Briefly, back to the Langer, philosophical text in Symbolic Logic, which I am slowly, due to other projects, reviewing from cover to cover:
A statement of a system in entirely specific terms requires a particular statement and equation for each assertion. In a general account, it requires fewer statements and equations. (101). Therefore, 'K (L, M, N, O, P, Q, R, S) fm2'
K=interpreted as "creatures".
fm=interpreted as "fellowman of" (101). Or as I explain, in fellowship with. Langer explains, that 'of every two creatures it is either true or false that one is the other's fellowman.' (101).
Some key symbols from the text
˜ = not
⊃ = means the same as
∃ = there exists
∃! = there exists
⊨ = entails (new for my review)
Therefore
(a)˜ (a fm a)=A is not the fellowman of a. One is not the fellowman of self. (101).
(a fm b) ⊃ (b fm a) =A is the fellowman of b means the same as b is the fellowman of a. (101).

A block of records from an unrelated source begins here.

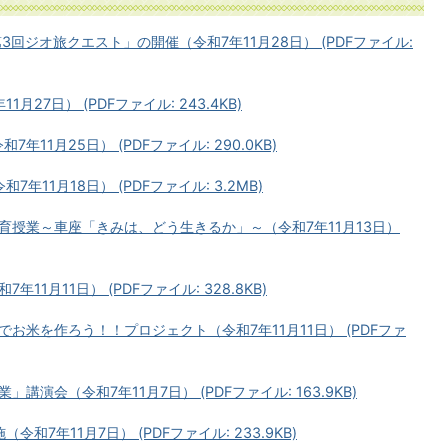
3回ジオ旅クエスト」の開催（令和7年11月28日） (PDFファイル:
27日） (PDFファイル: 243.4KB)
11月25日） (PDFファイル: 290.0KB)
年11月18日） (PDFファイル: 3.2MB)
育授業～車座「きみは、どう生きるか」～（令和7年11月13日）
1月11日） (PDFファイル: 328.8KB)
お米を作ろう！！プロジェクト（令和7年11月11日） (PDFファ
演会（令和7年11月7日） (PDFファイル: 163.9KB)
7年11月7日） (PDFファイル: 233.9KB)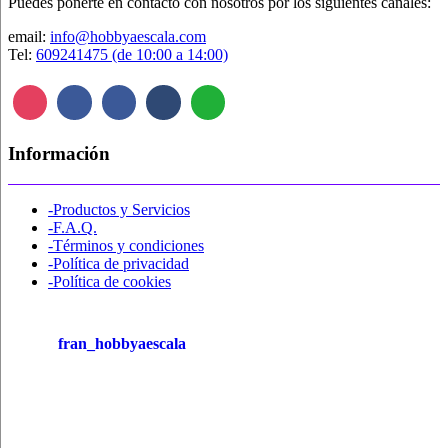
Puedes ponerte en contacto con nosotros por los siguientes canales:
página
de
email:
info@hobbyaescala.com
producto
Tel:
609241475 (de 10:00 a 14:00)
Información
-Productos y Servicios
-F.A.Q.
-Términos y condiciones
-Política de privacidad
-Política de cookies
fran_hobbyaescala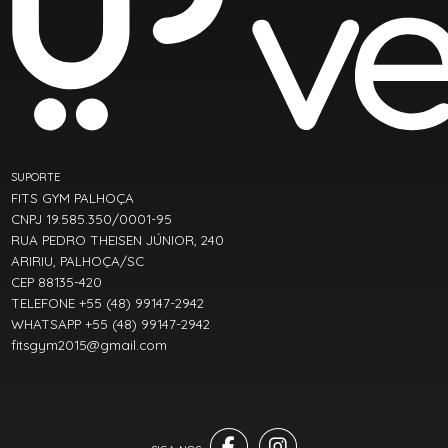
SUPORTE
FITS GYM PALHOÇA
CNPJ 19.585.350/0001-95
RUA PEDRO THEISEN JÚNIOR, 240
ARIRIU, PALHOÇA/SC
CEP 88135-420
TELEFONE +55 (48) 99147-2942
WHATSAPP +55 (48) 99147-2942
fitsgym2015@gmail.com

John is the fellowman of James, means the same as James is the fellowman of John.
(a fm b) ⊨ (b fm a) =A is the fellowman of b, entails b is the fellowman of a.
Langer writes it is not explained in this system anything beyond that these elements have been documented as creatures. Elements may even be one and the same creature. (102). If, within a different system, two of the creatures were the same, even as represented by two different elements; for example (a, b) were the same creature:
˜ (a fm b)=A is not the fellowman of b, as they are one and the same creature. (102).
This is mental gymnastics, but what can be reasoned is the need for an understanding of a philosophical system in context. A review is required that does not reasonably go beyond the information provided.